Why did Yaoshan say “thinking non-thinking” rather than just saying “I’m not thinking?” I think it’s because there is effort involved in zazen; the mind is fully engaged and absorbed. It’s a kind of stillness, but it’s a dynamic stillness. The thinking equipment is actively engaged in non-thinking. In other words, it’s not a “not-doing;” it’s a “different doing.”

Maybe it’s helpful to consider other instances of how “not” and “non” have different meanings.
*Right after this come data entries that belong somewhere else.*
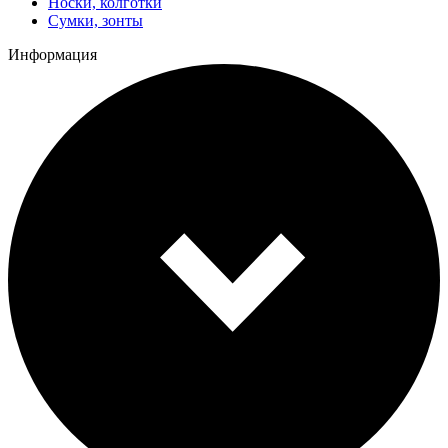
Носки, колготки
Сумки, зонты
Информация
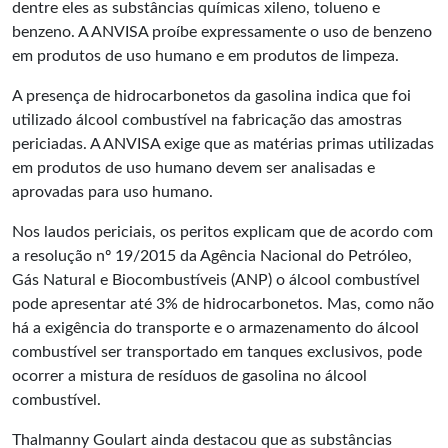
dentre eles as substâncias químicas xileno, tolueno e
benzeno. A ANVISA proíbe expressamente o uso de benzeno
em produtos de uso humano e em produtos de limpeza.
A presença de hidrocarbonetos da gasolina indica que foi
utilizado álcool combustível na fabricação das amostras
periciadas. A ANVISA exige que as matérias primas utilizadas
em produtos de uso humano devem ser analisadas e
aprovadas para uso humano.
Nos laudos periciais, os peritos explicam que de acordo com
a resolução nº 19/2015 da Agência Nacional do Petróleo,
Gás Natural e Biocombustíveis (ANP) o álcool combustível
pode apresentar até 3% de hidrocarbonetos. Mas, como não
há a exigência do transporte e o armazenamento do álcool
combustível ser transportado em tanques exclusivos, pode
ocorrer a mistura de resíduos de gasolina no álcool
combustível.
Thalmanny Goulart ainda destacou que as substâncias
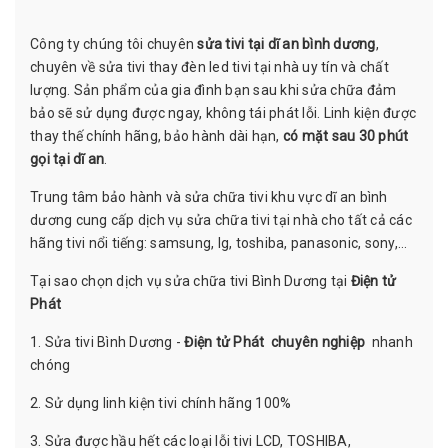
Công ty chúng tôi chuyên
sửa tivi tại dĩ an bình dương
,
chuyên về sửa tivi thay đèn led tivi tại nhà uy tín và chất
lượng. Sản phẩm của gia đình bạn sau khi sửa chữa đảm
bảo sẽ sử dụng được ngay, không tái phát lỗi. Linh kiện được
thay thế chính hãng, bảo hành dài hạn,
có mặt sau 30 phút
gọi tại dĩ an
.
Trung tâm bảo hành và sửa chữa tivi khu vực dĩ an bình
dương cung cấp dịch vụ sửa chữa tivi tại nhà cho tất cả các
hãng tivi nổi tiếng: samsung, lg, toshiba, panasonic, sony,…
Tại sao chọn dịch vụ sửa chữa tivi Bình Dương tại
Điện tử
Phát
1. Sửa tivi Bình Dương -
Điện tử Phát
chuyên nghiệp
nhanh
chóng
2. Sử dụng linh kiện tivi chính hãng 100%
3. Sửa được hầu hết các loại lỗi tivi LCD, TOSHIBA,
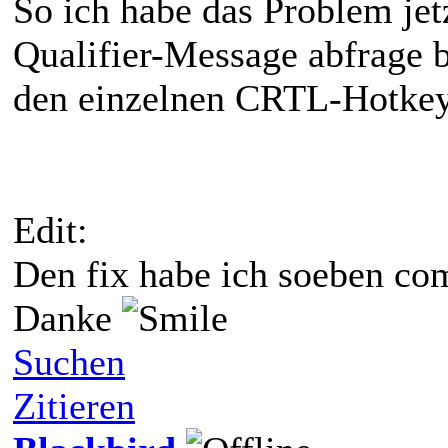
So ich habe das Problem jetz
Qualifier-Message abfrage 
den einzelnen CRTL-Hotkeys
Edit:
Den fix habe ich soeben com
Danke
Suchen
Zitieren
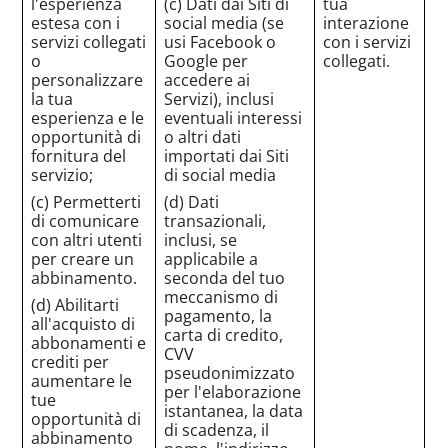
l'esperienza
(c) Dati dai Siti di
tua
estesa con i
social media (se
interazione
servizi collegati
usi Facebook o
con i servizi
o
Google per
collegati.
personalizzare
accedere ai
la tua
Servizi), inclusi
esperienza e le
eventuali interessi
opportunità di
o altri dati
fornitura del
importati dai Siti
servizio;
di social media
(c) Permetterti
(d) Dati
di comunicare
transazionali,
con altri utenti
inclusi, se
per creare un
applicabile a
abbinamento.
seconda del tuo
meccanismo di
(d) Abilitarti
pagamento, la
all'acquisto di
carta di credito,
abbonamenti e
CVV
crediti per
pseudonimizzato
aumentare le
per l'elaborazione
tue
istantanea, la data
opportunità di
di scadenza, il
abbinamento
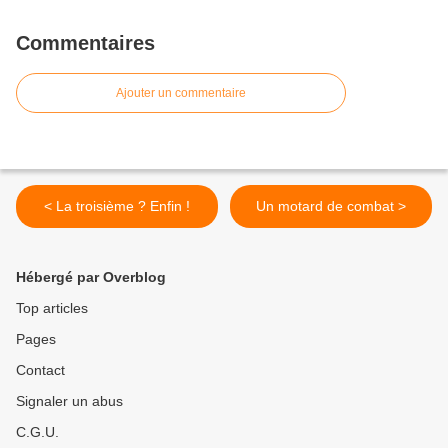
Commentaires
Ajouter un commentaire
< La troisième ? Enfin !
Un motard de combat >
Hébergé par Overblog
Top articles
Pages
Contact
Signaler un abus
C.G.U.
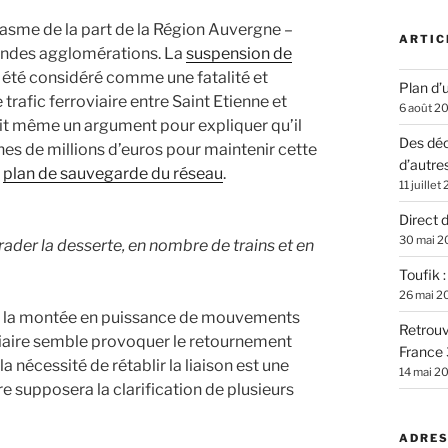
iasme de la part de la Région Auvergne –
ARTIC
randes agglomérations. La
suspension de
 été considéré comme une fatalité et
Plan d’u
rafic ferroviaire entre Saint Etienne et
6 août 2
it même un argument pour expliquer qu’il
Des déc
aines de millions d’euros pour maintenir cette
d’autre
u
plan de sauvegarde du réseau
.
11 juillet
Direct 
30 mai 2
grader la desserte, en nombre de trains et en
Toufik 
26 mai 2
et la montée en puissance de mouvements
Retrouv
iaire semble provoquer le retournement
France 
a nécessité de rétablir la liaison est une
14 mai 2
vre supposera la clarification de plusieurs
ADRES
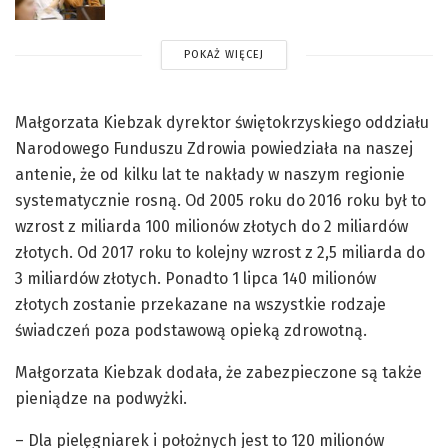
POKAŻ WIĘCEJ
Małgorzata Kiebzak dyrektor świętokrzyskiego oddziału
Narodowego Funduszu Zdrowia powiedziała na naszej
antenie, że od kilku lat te nakłady w naszym regionie
systematycznie rosną. Od 2005 roku do 2016 roku był to
wzrost z miliarda 100 milionów złotych do 2 miliardów
złotych. Od 2017 roku to kolejny wzrost z 2,5 miliarda do
3 miliardów złotych. Ponadto 1 lipca 140 milionów
złotych zostanie przekazane na wszystkie rodzaje
świadczeń poza podstawową opieką zdrowotną.
Małgorzata Kiebzak dodała, że zabezpieczone są także
pieniądze na podwyżki.
– Dla pielęgniarek i położnych jest to 120 milionów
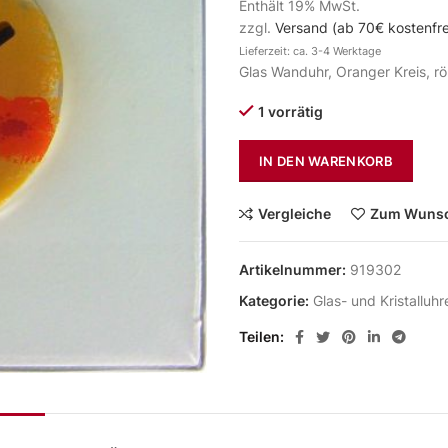
Enthält 19% MwSt.
zzgl.
Versand (ab 70€ kostenfre
Lieferzeit: ca. 3-4 Werktage
Glas Wanduhr, Oranger Kreis, rö
1 vorrätig
IN DEN WARENKORB
Vergleiche
Zum Wunsc
Artikelnummer:
919302
Kategorie:
Glas- und Kristalluhr
Teilen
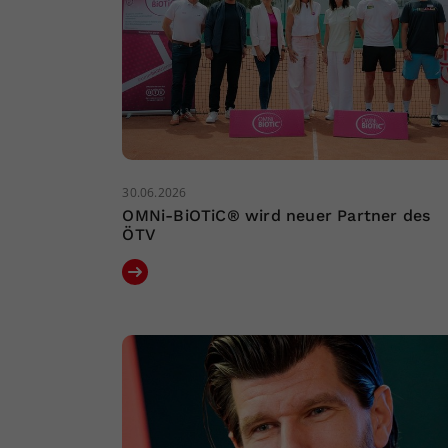
30.06.2026
OMNi-BiOTiC® wird neuer Partner des
ÖTV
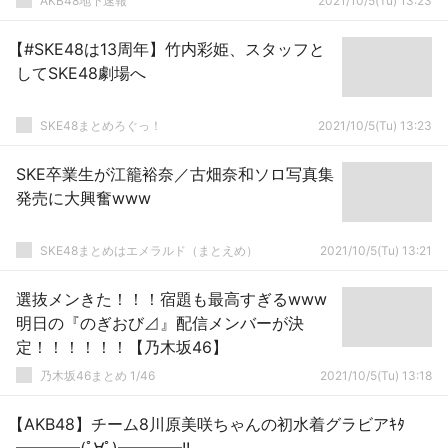
AKB48地下速報
2021/10/5(Tu) 13:23
【#SKE48は13周年】竹内彩姫、スタッフと
してSKE48劇場へ
SKE48まとめろぐっ！
2021/10/5(Tu) 13:23
SKE卒業生が江籠裕奈／古畑奈和ソロ写真集
発売に大興奮www
SKE48まとめはエメラルド（まとえめ）
2021/10/5(Tu) 13:21
選抜メンきた！！！宿題も最高すぎるwww
明日の『のぎおび⊿』配信メンバーが決
定！！！！！！【乃木坂46】
乃木坂46まとめ 1/46
2021/10/5(Tu) 13:18
【AKB48】チーム8川原美咲ちゃんの初水着グラビアｷﾀ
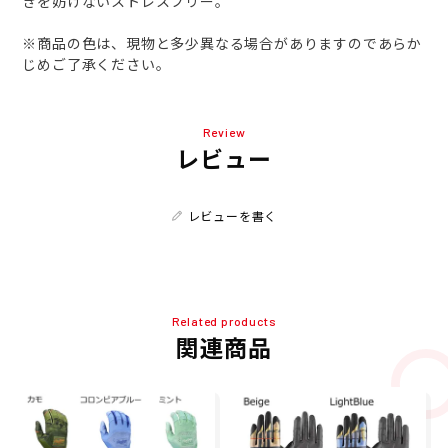
きを妨げないストレスフリー。
※商品の色は、現物と多少異なる場合がありますのであらか
じめご了承ください。
Review
レビュー
レビューを書く
Related products
関連商品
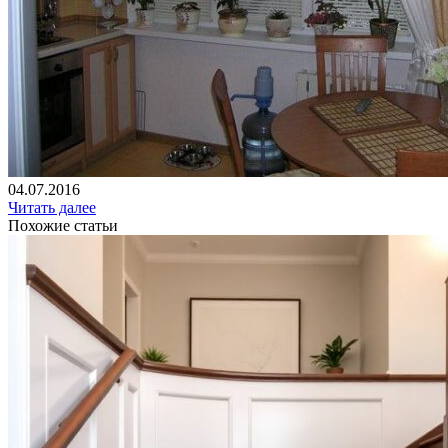
04.07.2016
Читать далее
Похожие статьи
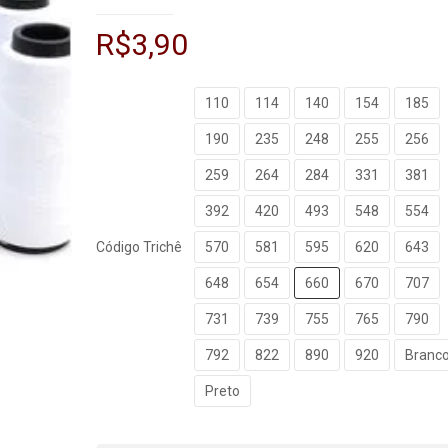
R$
3,90
110
114
140
154
185
190
235
248
255
256
259
264
284
331
381
392
420
493
548
554
Código Trichê
570
581
595
620
643
648
654
660
670
707
731
739
755
765
790
792
822
890
920
Branc
Preto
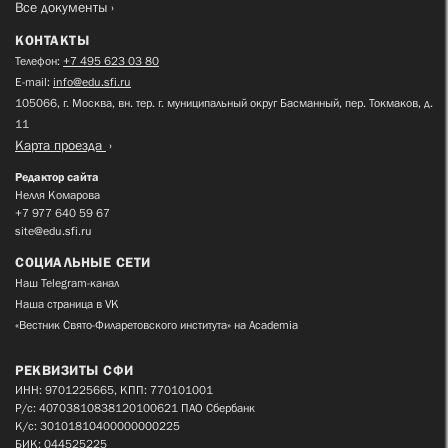
Все документы
КОНТАКТЫ
Телефон:
+7 495 623 03 80
E-mail:
info@edu.sfi.ru
105066, г. Москва, вн. тер. г. муниципальный округ Басманный, пер. Токмаков, д.
11
Карта проезда
Редактор сайта
Нелля Комарова
+7 977 640 59 67
site@edu.sfi.ru
СОЦИАЛЬНЫЕ СЕТИ
Наш Telegram-канал
Наша страница в VK
«Вестник Свято-Филаретовского института» на Academia
РЕКВИЗИТЫ СФИ
ИНН: 9701225665, КПП: 770101001
Р/с: 40703810838120100621 ПАО Сбербанк
К/с: 30101810400000000225
БИК: 044525225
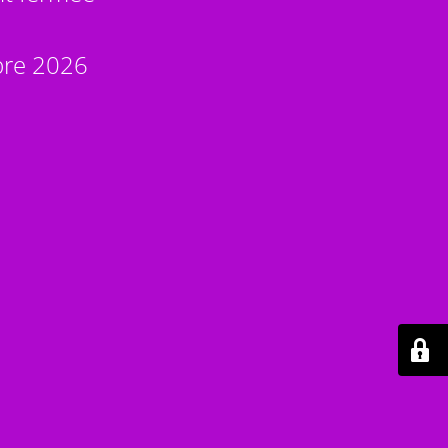
bre 2026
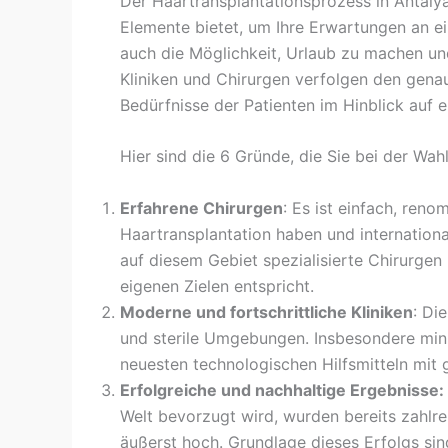
Der Haartransplantationsprozess in Antalya
Elemente bietet, um Ihre Erwartungen an e
auch die Möglichkeit, Urlaub zu machen un
Kliniken und Chirurgen verfolgen den gena
Bedürfnisse der Patienten im Hinblick auf 
Hier sind die 6 Gründe, die Sie bei der Wah
Erfahrene Chirurgen
: Es ist einfach, reno
Haartransplantation haben und international
auf diesem Gebiet spezialisierte Chirurgen
eigenen Zielen entspricht.
Moderne und fortschrittliche Kliniken
: Di
und sterile Umgebungen. Insbesondere mini
neuesten technologischen Hilfsmitteln mit g
Erfolgreiche und nachhaltige Ergebnisse:
Welt bevorzugt wird, wurden bereits zahlre
äußerst hoch. Grundlage dieses Erfolgs sin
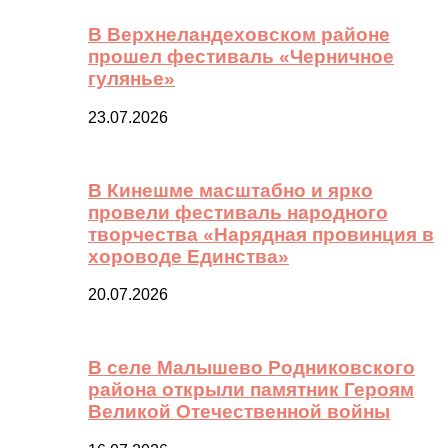
В Верхнеландеховском районе
прошел фестиваль «Черничное
гулянье»
23.07.2026
В Кинешме масштабно и ярко
провели фестиваль народного
творчества «Нарядная провинция в
хороводе Единства»
20.07.2026
В селе Малышево Родниковского
района открыли памятник Героям
Великой Отечественной войны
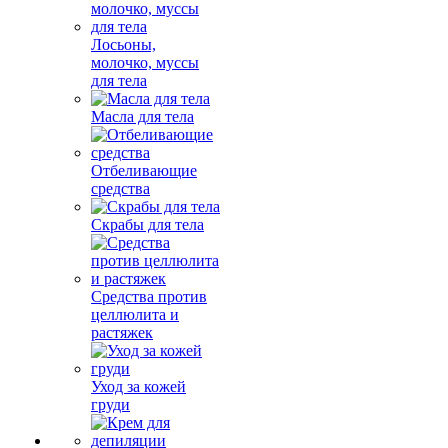
Лосьоны,
молочко, муссы
для тела
Масла для тела
Отбеливающие
средства
Скрабы для тела
Средства против
целлюлита и
растяжек
Уход за кожей
груди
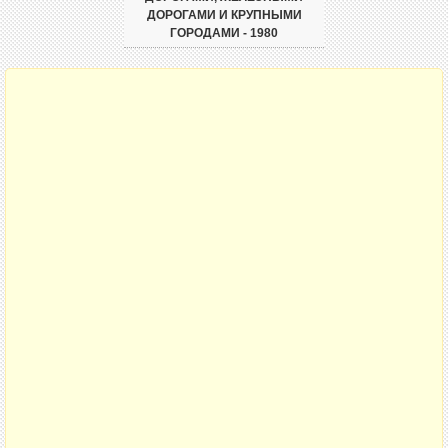
ДОРОГАМИ И КРУПНЫМИ
ГОРОДАМИ - 1980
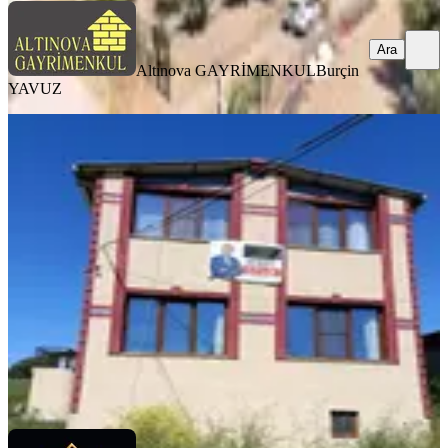
Ara
Altınova GAYRİMENKUL
Burçin
YAVUZ
BALKONLU
İlkgün Gayrimenkulden Karakaya
Mah.satılık Çiftlik Evi
Balıkesir, Altıeylül
2+2
·
200 m²
·
07.07.2026
6.200.000 ₺
İlkgün Gayrimenkul
İlkay Emegen
Ara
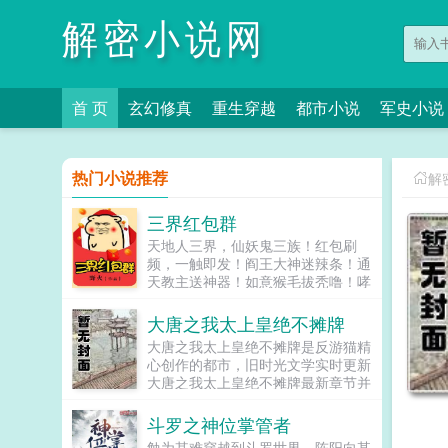
解密小说网
首 页
玄幻修真
重生穿越
都市小说
军史小说
热门小说推荐
解
三界红包群
天地人三界，仙妖鬼三族！红包刷
频，一触即发！阎王大神迷辣条！通
天教主送神器！如意猴毛拔秃噜！哮
天狗粮最炫酷！洪荒绝密，无量量
劫，证道成圣…一切都从三界红包群
大唐之我太上皇绝不摊牌
开始！更多免费小说请收藏
大唐之我太上皇绝不摊牌是反游猫精
woo16com...
心创作的都市，旧时光文学实时更新
大唐之我太上皇绝不摊牌最新章节并
且提供无弹窗阅读，书友所发表的大
唐之我太上皇绝不摊牌评论，并不代
斗罗之神位掌管者
表旧时光文学赞同或者支持大唐之我
勉为其难穿越到斗罗世界，陈阳向某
For example, if you say Joe is not confrontive, that has one meaning. But if you say Joe is non-confrontive, that’s different. “Not confrontive” tells us Joe doesn’t engage in confrontive behavior. But “non-confrontive” tells us that not only does he not confront; it affirmatively suggests a range of different behavior that might be harmonizing, inclusive, etc.

Returning to the case of Yaoshan, there’s a capping verse:

When the dharma wheel turns
it always goes in both directions.
The still point is its hub, and from here,
all of our myriad activities emerge.
Rather than give solace to the body,
give solace to the mind.
When both body and mind are at peace,
all things appear as they are:
perfect, complete, lacking nothing.

“When the dharma wheel turns/it always goes in both directions.” It’s good to remember not to get stuck on some idea that non-thinking is a superior state or that it can exist separately from thinking. Activity and stillness are inseparable, like noise and silence. These are examples of the “both directions.” The “still point” is what is actualized in non-thinking shikantaza, but it’s not the end of activity and thinking, it’s the beginning.

I take the reference to “the body” and “the mind” as though they are two separate things as a reminder not to get lost in outward activity at the expense of turning inward. If we neglect to shine the light inward, we won’t see or fully enjoy or actualize the potential of what’s there, both inside and out: “all things as they are: perfect, complete, lacking nothing.”